Die deutsche Landwirtschaft steht vor einer großen Herausforderung, sollte die EU-Kommission ihr geplantes Totalverbot chemischer Pflanzenschutzmittel in Schutzgebieten durchsetzen. Ein aktuelles Gutachten der Fachhochschule Soest, vorgestellt von Prof. Friedrich Kerkhof, illustriert die drastischen wirtschaftlichen Folgen dieses Vorschlags. Besonders betroffen wären der Kartoffel- und Spargelanbau sowie andere Feldfrüchte wie Raps und Weizen.
Das Gutachten, das im Auftrag des Deutschen Bauernverbandes (DBV) erstellt wurde, offenbart, dass Landwirte auf fruchtbaren Ackerbaustandorten mit Einbußen von bis zu 50 Prozent ihres Einkommens rechnen müssen. In weniger ertragreichen Gebieten könnte der Ackerbau mittelfristig sogar gänzlich unwirtschaftlich werden. Insbesondere der Anbau von Kartoffeln und Spargel, aber auch Speisezwiebeln würde unter diesen Bedingungen nicht fortgeführt werden können.
Die Studie zeigt auf, dass ohne chemischen Pflanzenschutz die Erzeuger die hohen Qualitätsstandards des Handels nicht mehr erfüllen könnten. Dies würde schnell zu einem Totalausfall der Ernte führen. Alternativen wie der Anbau von Zuckerrüben oder Winterweizen wären zwar möglich, würden jedoch für viele Betriebe finanzielle Einbußen bedeuten. So schätzt das Gutachten die Einkommensverluste für einen typischen Gemüsebaubetrieb auf 6.900 Euro pro Hektar.
Die Vorschläge der EU-Kommission, die Teil der Farm-to-Fork-Strategie sind, sehen vor, den Einsatz von chemischen Pflanzenschutzmitteln in der EU bis 2030 um 50 Prozent zu reduzieren, in Deutschland sogar um 55 Prozent.
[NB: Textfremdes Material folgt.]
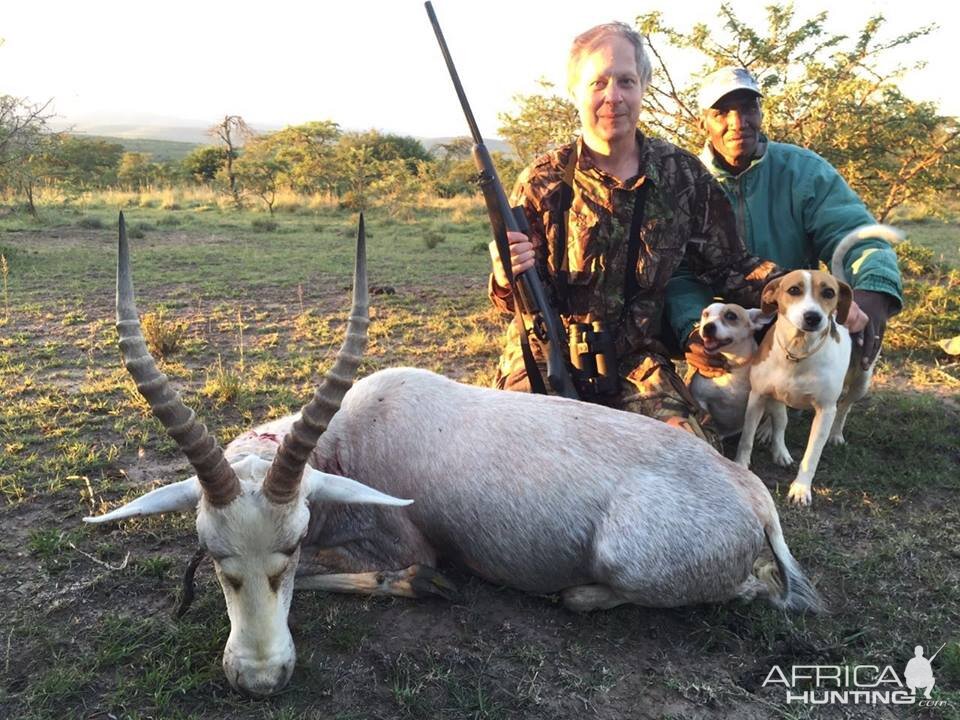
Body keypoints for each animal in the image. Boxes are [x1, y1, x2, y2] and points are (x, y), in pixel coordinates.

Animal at [90, 214, 820, 696]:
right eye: (213, 551)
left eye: (292, 544)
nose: (260, 676)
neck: (346, 437)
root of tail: (753, 496)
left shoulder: (400, 545)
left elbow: (399, 572)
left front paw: (425, 584)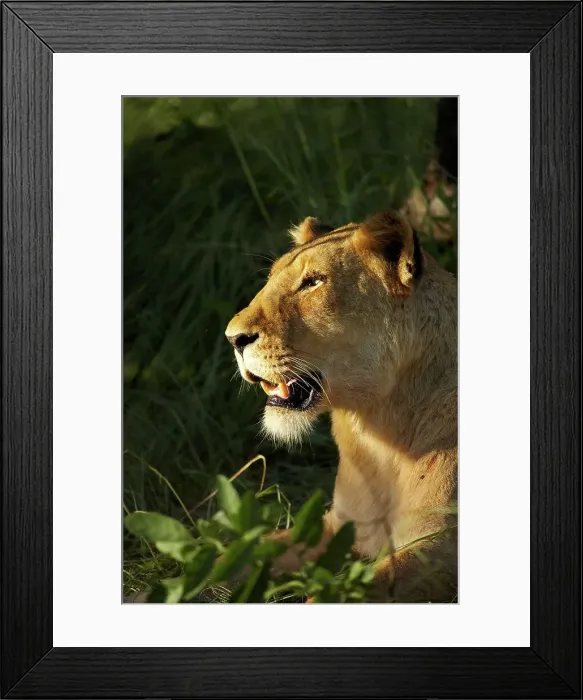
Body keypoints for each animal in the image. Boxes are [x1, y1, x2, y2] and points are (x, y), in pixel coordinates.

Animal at [225, 210, 458, 602]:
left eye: (312, 282)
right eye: (270, 279)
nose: (233, 338)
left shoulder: (440, 547)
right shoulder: (337, 525)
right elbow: (240, 555)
Diese Pläne stoßen jedoch auf breite Ablehnung, sowohl im Europäischen Parlament als auch im EU-Agrarrat, wobei nur die Bundesregierung den Ansatz der Kommission unterstützt.
Das Gutachten prognostiziert zudem, dass ein Totalverbot in Schutzgebieten etwa 31 Prozent der Ackerfläche und 36 Prozent der Fläche für Obst- und Weinbau in Deutschland beträfen. Die Ertragseinbußen in diesen Zonen würden bei Wintergetreide 30 Prozent erreichen, bei Kartoffeln und Winterraps sogar etwa 40 Prozent. Die Einkommensverluste in einem typischen Ackerbaubetrieb würden demnach 449 Euro pro Hektar betragen.
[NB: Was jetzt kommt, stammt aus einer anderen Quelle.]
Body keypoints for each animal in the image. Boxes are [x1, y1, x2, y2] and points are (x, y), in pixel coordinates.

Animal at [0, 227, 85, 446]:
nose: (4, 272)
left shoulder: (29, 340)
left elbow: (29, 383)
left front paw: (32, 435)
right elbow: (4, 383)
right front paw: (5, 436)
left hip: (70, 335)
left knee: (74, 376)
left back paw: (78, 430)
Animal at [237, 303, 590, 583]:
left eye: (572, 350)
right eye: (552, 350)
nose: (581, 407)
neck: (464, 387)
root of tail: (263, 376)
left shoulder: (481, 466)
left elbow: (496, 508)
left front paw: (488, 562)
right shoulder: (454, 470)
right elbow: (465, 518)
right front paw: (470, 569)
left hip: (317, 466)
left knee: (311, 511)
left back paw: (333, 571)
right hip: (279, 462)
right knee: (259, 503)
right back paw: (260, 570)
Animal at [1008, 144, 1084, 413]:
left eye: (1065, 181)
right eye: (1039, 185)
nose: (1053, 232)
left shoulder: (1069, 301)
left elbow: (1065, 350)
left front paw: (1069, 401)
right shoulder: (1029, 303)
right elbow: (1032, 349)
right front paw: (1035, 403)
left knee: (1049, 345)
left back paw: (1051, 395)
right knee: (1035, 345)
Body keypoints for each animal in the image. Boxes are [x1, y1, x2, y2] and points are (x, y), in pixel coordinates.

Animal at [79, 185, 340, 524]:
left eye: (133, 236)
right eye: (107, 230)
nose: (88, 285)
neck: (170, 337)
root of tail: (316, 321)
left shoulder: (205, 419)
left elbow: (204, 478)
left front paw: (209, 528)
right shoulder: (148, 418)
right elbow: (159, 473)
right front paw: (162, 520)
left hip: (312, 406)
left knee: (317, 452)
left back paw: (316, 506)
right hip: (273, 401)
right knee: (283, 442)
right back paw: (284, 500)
Für Milchviehbetriebe in Grünlandregionen wäre es entscheidend, ob sie die zu erwartenden Einbußen in der Grundfutterversorgung kompensieren könnten. Scheitert dies, müssten Viehbestände reduziert werden, was weitere Einkommensverluste nach sich ziehen würde.
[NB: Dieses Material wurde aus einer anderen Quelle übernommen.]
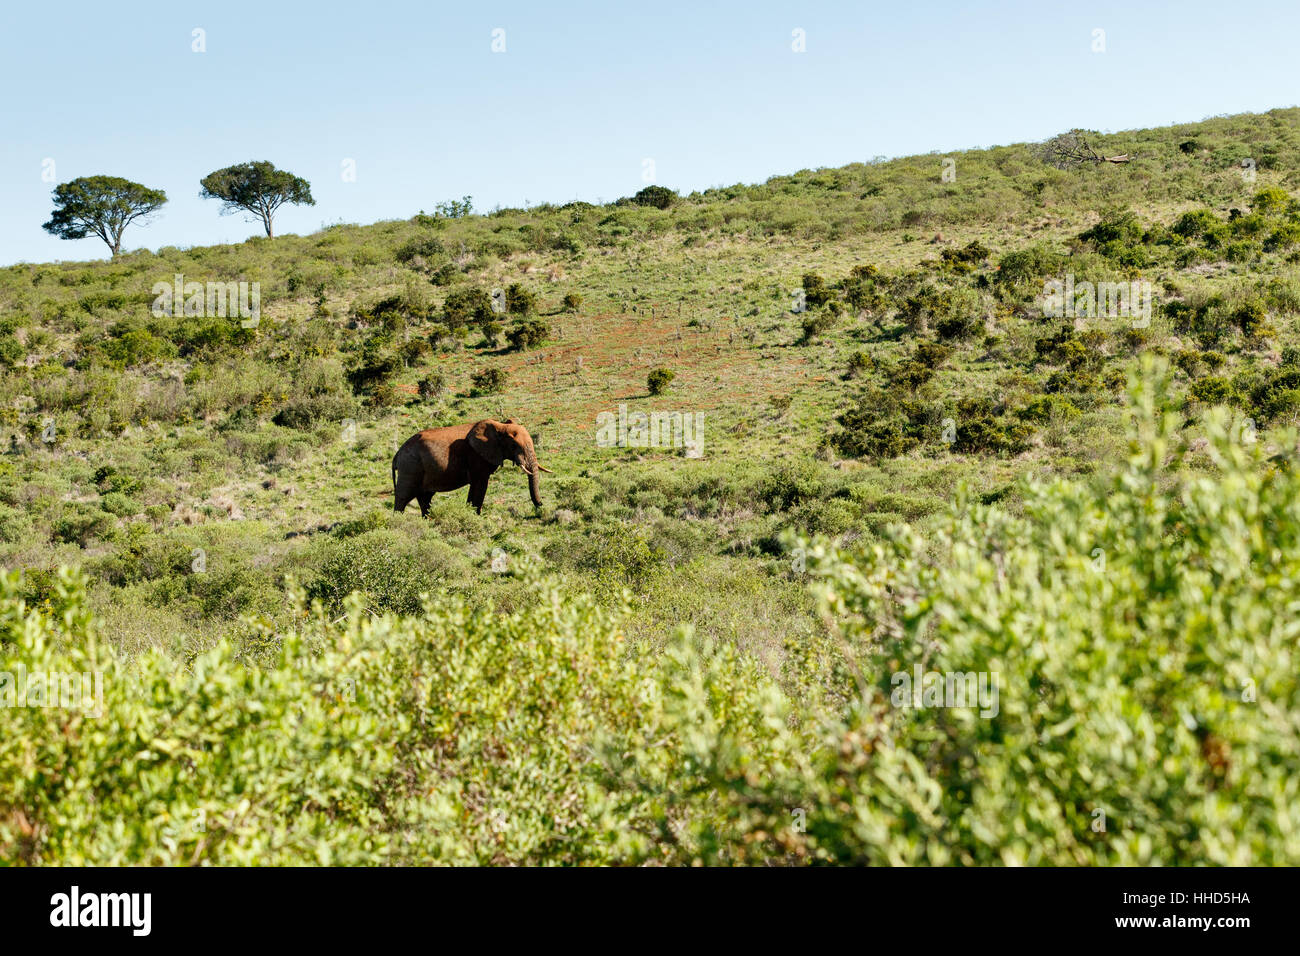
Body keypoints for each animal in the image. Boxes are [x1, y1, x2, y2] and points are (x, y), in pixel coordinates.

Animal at [387, 421, 546, 520]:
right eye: (514, 445)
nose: (541, 506)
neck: (500, 425)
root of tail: (397, 454)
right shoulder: (476, 456)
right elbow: (480, 485)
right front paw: (476, 517)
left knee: (425, 498)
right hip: (410, 467)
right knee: (404, 497)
Der Präsident des Deutschen Bauernverbandes, Joachim Rukwied, kritisiert die Pläne der EU-Kommission als weltfremd und warnt vor erheblichen Risiken für die landwirtschaftliche Produktion und die Ernährungssicherheit in Europa. Er fordert anstelle von pauschalen Verboten intelligentere Lösungen, die die Besonderheiten der einzelnen Landwirtschaftsbereiche berücksichtigen und den Landwirten eine nachhaltige Produktionsweise ermöglichen.